O estudo analisou uma mostra de 11.300 lares que retratam um universo de 53 milhões de famílias espalhadas por sete macrorregiões. Quando comparados o primeiro com o segundo quadrimestre de 2020, os dados destacam que pela 1ª vez a busca por pão industrializado nas classes D/E aumentou 11%, chegando a uma penetração de 70%. Ou seja, a cada ponto percentual registrado, são 570 mil novos lares consumindo o alimento.

“Este novo momento de consumo atrelado a busca mais intensa por produtos de categorias de alto giro foi essencial para a consolidação destas classes dentro do mercado de consumo. Com a nossa longa experiência, acreditamos que depois que o mercado atingiu esse patamar de operação, dificilmente ele sairá do carrinho dos consumidores”, explica Raquel Ferreira, Client & New Business Director BR da Kantar Worldpanel.

Passado o cenário de extrema incerteza, a necessidade de se estocar caiu e compras menores seguem em destaque do consumo no lar. É por meio dos mais jovens e da classe D/E que o consumo dentro do lar também incrementa sua penetração de uso semanal do pão industrializado. As pessoas estão indo mais à cozinha, porém o tempo está sendo crucial e os consumidores acabam optando por menus mais simples, com pratos que levam até 20 minutos para o preparo. Dentro do conceito de menu rápido, o sanduíche se destaca com o aumento de 34% das ocasiões de consumo por ser um alimento barato, prático e nutritivo. O café da manhã lidera com crescimento de 14%, os frios (presunto e queijo), seguidos de requeijão, estão entre os acompanhamentos preferidos da ocasião, seguido dos períodos do almoço (12%) e jantar (11%).

De acordo com Claudio Zanão, presidente da Abimapi, “o pão industrializado é uma opção nutritiva, saborosa e muito prática de alimento, que ocupa um papel cada vez mais importante na vida corrida de hoje. Atentos a isso, os fabricantes estão ampliando sua gama de produtos para focar nas diferentes necessidades das famílias e atender desde os consumidores que buscam saudabilidade até aqueles que se orientam pelo preço e quantidade das porções”, diz.
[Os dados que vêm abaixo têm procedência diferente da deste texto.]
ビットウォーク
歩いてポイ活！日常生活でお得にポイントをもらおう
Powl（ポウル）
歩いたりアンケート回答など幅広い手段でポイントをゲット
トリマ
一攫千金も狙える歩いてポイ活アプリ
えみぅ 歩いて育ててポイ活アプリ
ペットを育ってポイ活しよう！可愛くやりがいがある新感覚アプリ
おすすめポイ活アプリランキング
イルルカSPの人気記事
Entre os canais de compra que se sobressaíram está o atacarejo com 35% da preferência dos lares brasileiros, quando comparado o segundo quadrimestre deste ano com o mesmo intervalo do ano passado. Esse aumento equivale a 2,2 milhões de novos lares que passaram a comprar itens de cesta básica nos atacarejos. As categorias mais compradas nesse segmento de varejo são pão industrializado, salgadinhos, biscoito, refrigerante, leite UHT, filtro de papel, leite em pó, linguiça, creme de leite e açúcar. De acordo com a Kantar, esse canal de abastecimento respondeu por 75% das vendas dessas categorias. “Em relação às marcas, os destaques são aquelas com atuação local, a preferência é em função da comodidade do estabelecimento ser mais próximo de casa e pelo número menor de pessoas no ambiente, o que implica em evitar aglomerações”, conclui Raquel.

Só no primeiro quadrimestre de 2020 a categoria de pães industrializados registrou um aumento de 6,2% em faturamento e 7,1% em volume (R$ 1,8 bilhão e 143 mil toneladas). “Com crescimento ano a ano, o prazo de validade dos produtos acabou se tornando fator determinante, especialmente em meio a momentos ruins para a economia do país, como o que estamos passando agora frente a pandemia. A expectativa é chegar ao final de 2020 com um crescimento de 3% a 5% em média, que já será um ótimo resultado para o setor”, pontua Zanão.